▸ DATA IN THIS EXERCISE:
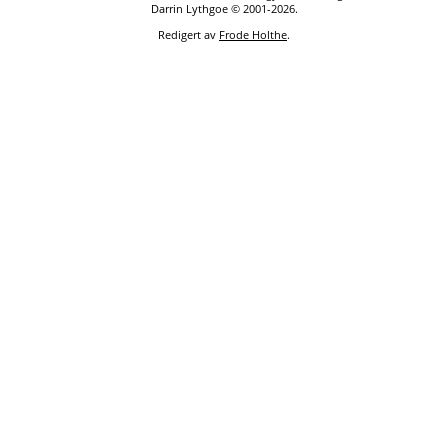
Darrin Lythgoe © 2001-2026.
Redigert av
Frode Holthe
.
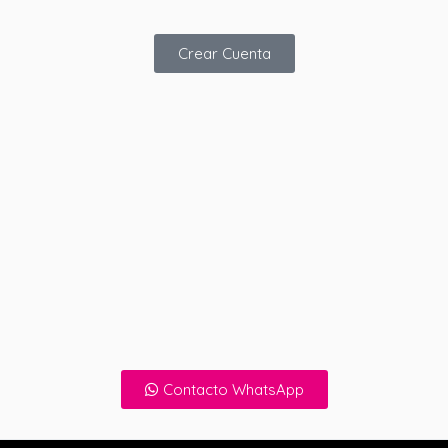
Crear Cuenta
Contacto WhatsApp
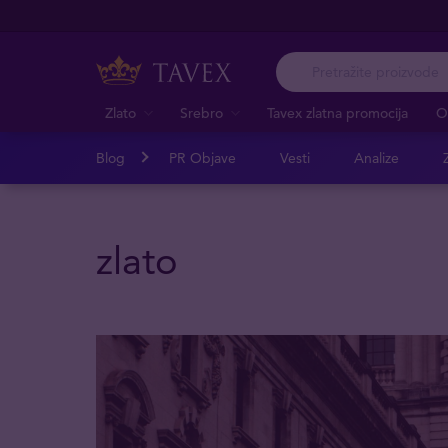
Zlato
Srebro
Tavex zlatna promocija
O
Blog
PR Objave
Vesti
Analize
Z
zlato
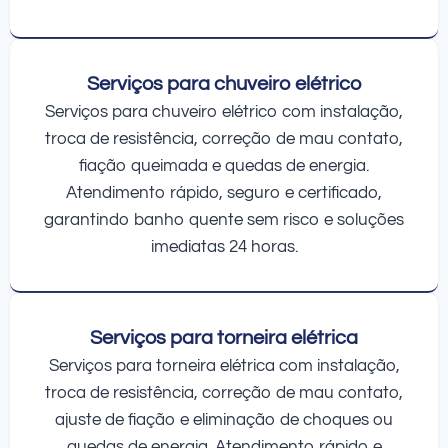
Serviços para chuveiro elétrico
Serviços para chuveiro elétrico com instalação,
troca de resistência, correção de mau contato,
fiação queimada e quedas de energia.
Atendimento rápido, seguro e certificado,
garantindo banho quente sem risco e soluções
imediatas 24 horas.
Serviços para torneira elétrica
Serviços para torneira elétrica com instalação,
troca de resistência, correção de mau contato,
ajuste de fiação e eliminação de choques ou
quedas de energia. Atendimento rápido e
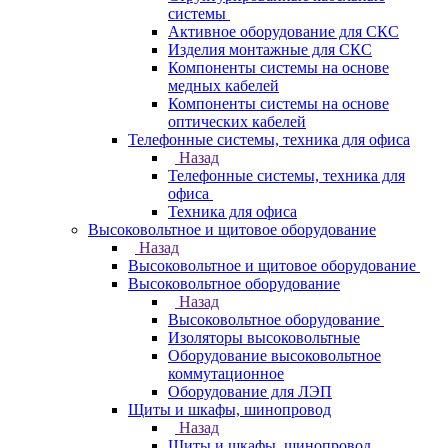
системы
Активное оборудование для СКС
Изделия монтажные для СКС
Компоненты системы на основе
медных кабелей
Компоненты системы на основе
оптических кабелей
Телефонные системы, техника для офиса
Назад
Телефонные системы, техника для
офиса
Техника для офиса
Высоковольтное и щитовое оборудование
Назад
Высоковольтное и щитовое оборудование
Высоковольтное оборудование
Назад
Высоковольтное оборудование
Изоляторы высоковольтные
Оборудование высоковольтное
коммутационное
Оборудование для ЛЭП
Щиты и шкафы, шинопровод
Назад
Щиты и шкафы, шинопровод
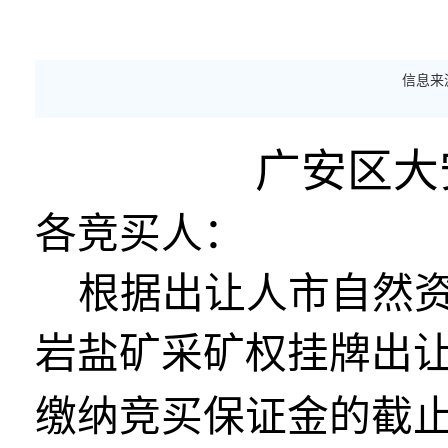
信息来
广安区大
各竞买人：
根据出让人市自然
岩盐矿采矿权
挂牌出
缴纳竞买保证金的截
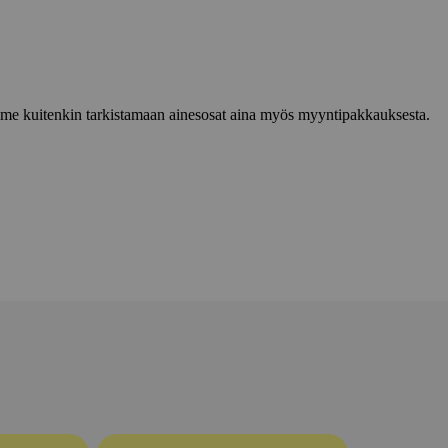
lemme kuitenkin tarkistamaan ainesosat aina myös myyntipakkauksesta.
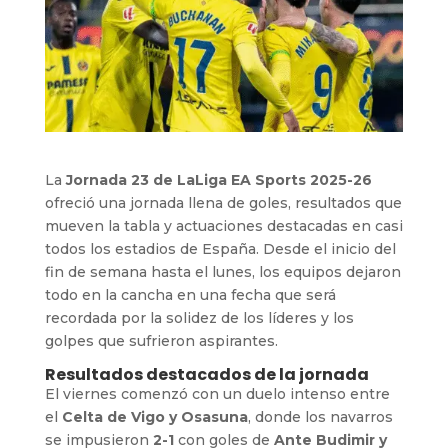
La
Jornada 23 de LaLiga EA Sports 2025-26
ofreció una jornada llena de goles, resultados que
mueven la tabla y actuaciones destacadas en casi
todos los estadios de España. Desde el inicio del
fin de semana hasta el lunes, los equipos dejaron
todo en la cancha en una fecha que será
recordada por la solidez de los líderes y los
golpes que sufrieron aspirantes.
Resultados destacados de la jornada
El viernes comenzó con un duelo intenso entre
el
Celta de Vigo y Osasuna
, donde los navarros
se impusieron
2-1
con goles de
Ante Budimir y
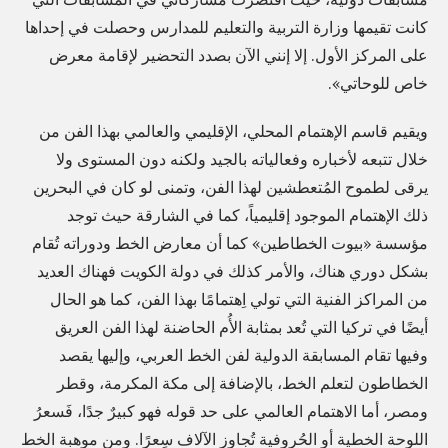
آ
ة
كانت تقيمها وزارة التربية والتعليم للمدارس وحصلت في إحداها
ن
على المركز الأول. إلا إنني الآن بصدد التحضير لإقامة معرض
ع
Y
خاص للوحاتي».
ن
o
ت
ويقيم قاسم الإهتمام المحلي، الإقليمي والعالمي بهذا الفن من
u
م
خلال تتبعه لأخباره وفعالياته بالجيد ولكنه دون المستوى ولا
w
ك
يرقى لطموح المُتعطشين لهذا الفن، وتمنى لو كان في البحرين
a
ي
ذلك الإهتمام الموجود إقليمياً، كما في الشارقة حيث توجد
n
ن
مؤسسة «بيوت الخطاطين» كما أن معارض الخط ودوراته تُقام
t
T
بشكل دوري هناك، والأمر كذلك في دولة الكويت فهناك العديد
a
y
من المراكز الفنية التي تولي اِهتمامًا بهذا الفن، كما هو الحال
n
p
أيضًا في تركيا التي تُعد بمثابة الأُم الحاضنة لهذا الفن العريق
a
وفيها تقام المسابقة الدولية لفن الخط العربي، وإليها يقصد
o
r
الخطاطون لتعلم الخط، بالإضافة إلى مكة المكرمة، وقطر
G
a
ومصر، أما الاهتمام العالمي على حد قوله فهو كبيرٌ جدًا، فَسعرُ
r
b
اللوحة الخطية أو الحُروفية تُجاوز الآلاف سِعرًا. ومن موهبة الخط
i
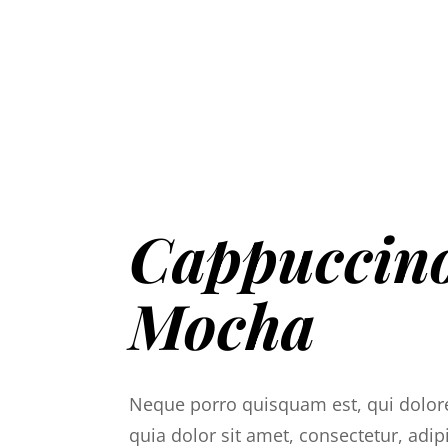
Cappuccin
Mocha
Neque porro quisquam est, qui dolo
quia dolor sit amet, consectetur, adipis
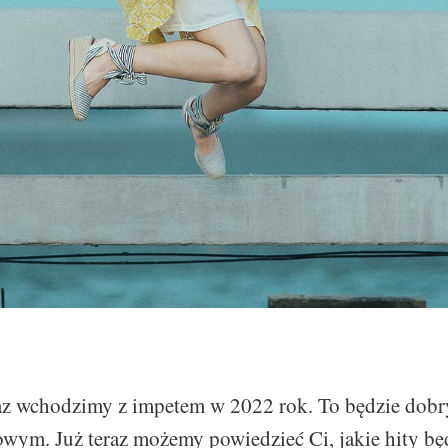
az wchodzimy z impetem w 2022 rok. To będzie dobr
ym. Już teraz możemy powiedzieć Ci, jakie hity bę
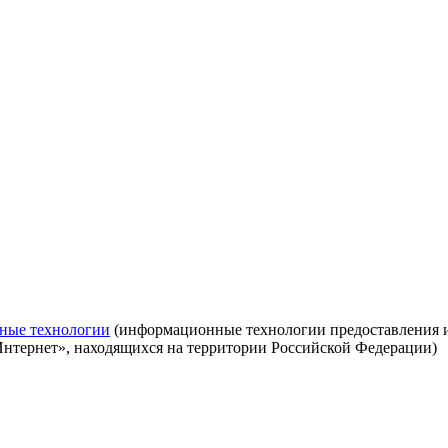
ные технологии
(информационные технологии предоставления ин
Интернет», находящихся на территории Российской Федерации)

--

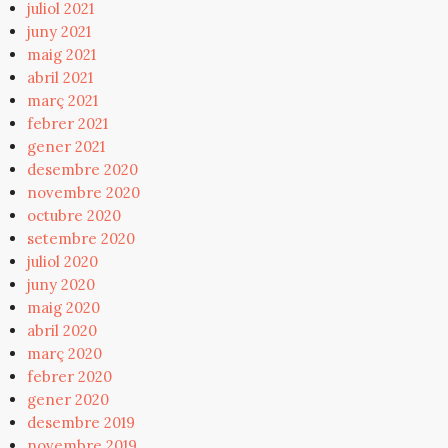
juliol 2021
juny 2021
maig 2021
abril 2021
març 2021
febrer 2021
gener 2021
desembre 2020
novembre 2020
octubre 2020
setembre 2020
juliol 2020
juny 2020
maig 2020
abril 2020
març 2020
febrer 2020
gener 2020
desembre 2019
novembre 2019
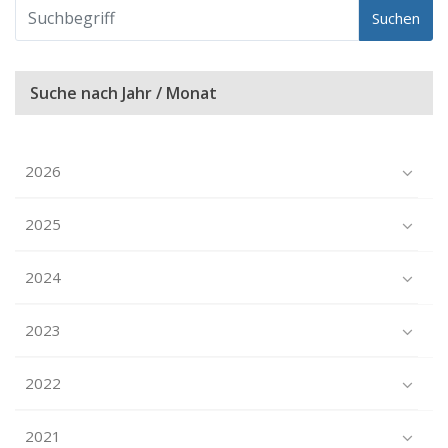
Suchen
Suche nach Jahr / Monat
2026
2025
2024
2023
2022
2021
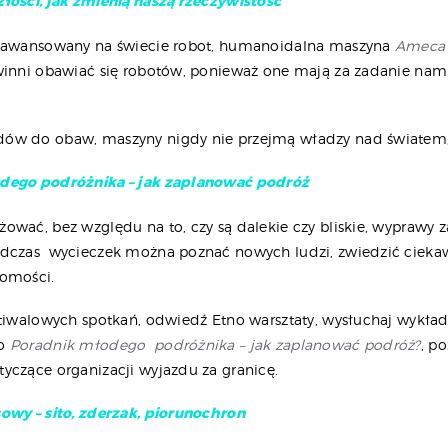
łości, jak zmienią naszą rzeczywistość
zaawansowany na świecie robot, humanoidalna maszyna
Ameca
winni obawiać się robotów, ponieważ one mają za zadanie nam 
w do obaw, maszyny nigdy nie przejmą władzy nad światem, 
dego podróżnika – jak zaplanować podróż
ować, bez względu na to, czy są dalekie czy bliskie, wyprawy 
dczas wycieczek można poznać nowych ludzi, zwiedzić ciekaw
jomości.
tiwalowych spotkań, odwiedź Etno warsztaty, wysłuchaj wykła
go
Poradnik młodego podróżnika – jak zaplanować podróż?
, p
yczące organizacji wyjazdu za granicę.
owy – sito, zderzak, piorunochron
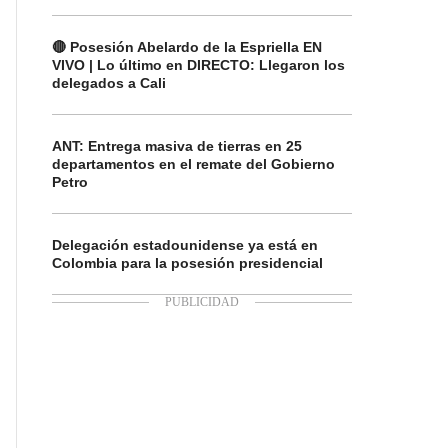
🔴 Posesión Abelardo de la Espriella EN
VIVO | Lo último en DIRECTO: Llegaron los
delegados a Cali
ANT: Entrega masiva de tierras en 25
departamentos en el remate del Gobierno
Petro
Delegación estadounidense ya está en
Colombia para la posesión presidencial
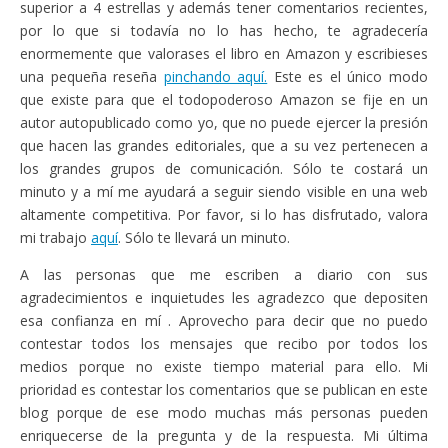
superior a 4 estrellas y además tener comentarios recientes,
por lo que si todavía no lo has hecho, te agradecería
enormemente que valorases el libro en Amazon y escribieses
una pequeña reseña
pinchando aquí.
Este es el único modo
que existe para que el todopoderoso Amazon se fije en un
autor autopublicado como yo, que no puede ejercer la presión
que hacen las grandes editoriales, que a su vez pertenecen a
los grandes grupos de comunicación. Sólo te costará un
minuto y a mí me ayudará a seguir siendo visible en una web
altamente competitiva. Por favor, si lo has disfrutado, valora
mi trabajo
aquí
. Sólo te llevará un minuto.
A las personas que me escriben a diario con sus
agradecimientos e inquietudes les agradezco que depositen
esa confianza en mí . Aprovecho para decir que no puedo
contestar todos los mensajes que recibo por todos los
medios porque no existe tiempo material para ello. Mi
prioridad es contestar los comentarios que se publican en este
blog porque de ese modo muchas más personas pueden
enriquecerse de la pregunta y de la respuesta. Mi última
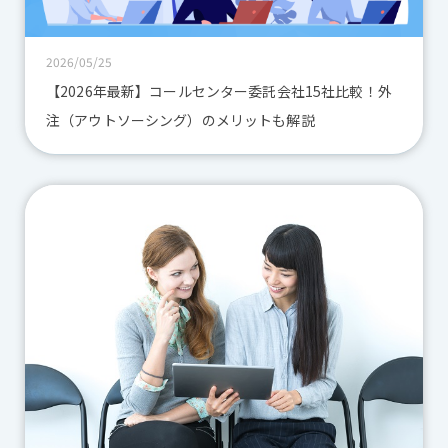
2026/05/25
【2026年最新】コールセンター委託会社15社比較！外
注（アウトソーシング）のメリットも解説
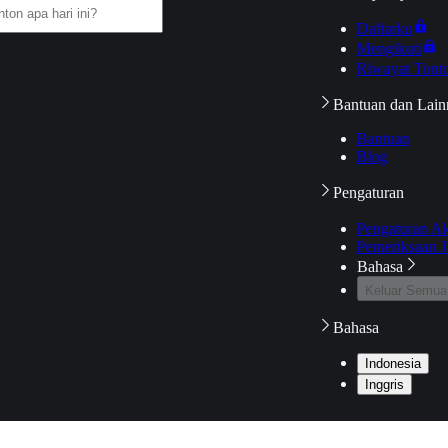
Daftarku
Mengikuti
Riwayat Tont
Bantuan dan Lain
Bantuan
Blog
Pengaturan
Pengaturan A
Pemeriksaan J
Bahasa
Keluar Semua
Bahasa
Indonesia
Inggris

▸ TASK PROMPT: Which part of the entries opens with the line containing "setembre 2020" and closes with the line containing "prioridad es contestar"? Output that part exactly, ends included, pictures excluded.

▸ SOLUTION TO THIS EXERCISE:
setembre 2020
juliol 2020
juny 2020
maig 2020
abril 2020
març 2020
febrer 2020
gener 2020
desembre 2019
novembre 2019
Suchen
Suche nach Jahr / Monat
2026
2025
2024
2023
2022
2021
łości, jak zmienią naszą rzeczywistość
zaawansowany na świecie robot, humanoidalna maszyna
Ameca
winni obawiać się robotów, ponieważ one mają za zadanie nam 
w do obaw, maszyny nigdy nie przejmą władzy nad światem, 
dego podróżnika – jak zaplanować podróż
ować, bez względu na to, czy są dalekie czy bliskie, wyprawy 
dczas wycieczek można poznać nowych ludzi, zwiedzić ciekaw
jomości.
tiwalowych spotkań, odwiedź Etno warsztaty, wysłuchaj wykła
go
Poradnik młodego podróżnika – jak zaplanować podróż?
, p
yczące organizacji wyjazdu za granicę.
owy – sito, zderzak, piorunochron
🔴 Posesión Abelardo de la Espriella EN
VIVO | Lo último en DIRECTO: Llegaron los
delegados a Cali
ANT: Entrega masiva de tierras en 25
departamentos en el remate del Gobierno
Petro
Delegación estadounidense ya está en
Colombia para la posesión presidencial
superior a 4 estrellas y además tener comentarios recientes,
por lo que si todavía no lo has hecho, te agradecería
enormemente que valorases el libro en Amazon y escribieses
una pequeña reseña
pinchando aquí.
Este es el único modo
que existe para que el todopoderoso Amazon se fije en un
autor autopublicado como yo, que no puede ejercer la presión
que hacen las grandes editoriales, que a su vez pertenecen a
los grandes grupos de comunicación. Sólo te costará un
minuto y a mí me ayudará a seguir siendo visible en una web
altamente competitiva. Por favor, si lo has disfrutado, valora
mi trabajo
aquí
. Sólo te llevará un minuto.
A las personas que me escriben a diario con sus
agradecimientos e inquietudes les agradezco que depositen
esa confianza en mí . Aprovecho para decir que no puedo
contestar todos los mensajes que recibo por todos los
medios porque no existe tiempo material para ello. Mi
prioridad es contestar los comentarios que se publican en este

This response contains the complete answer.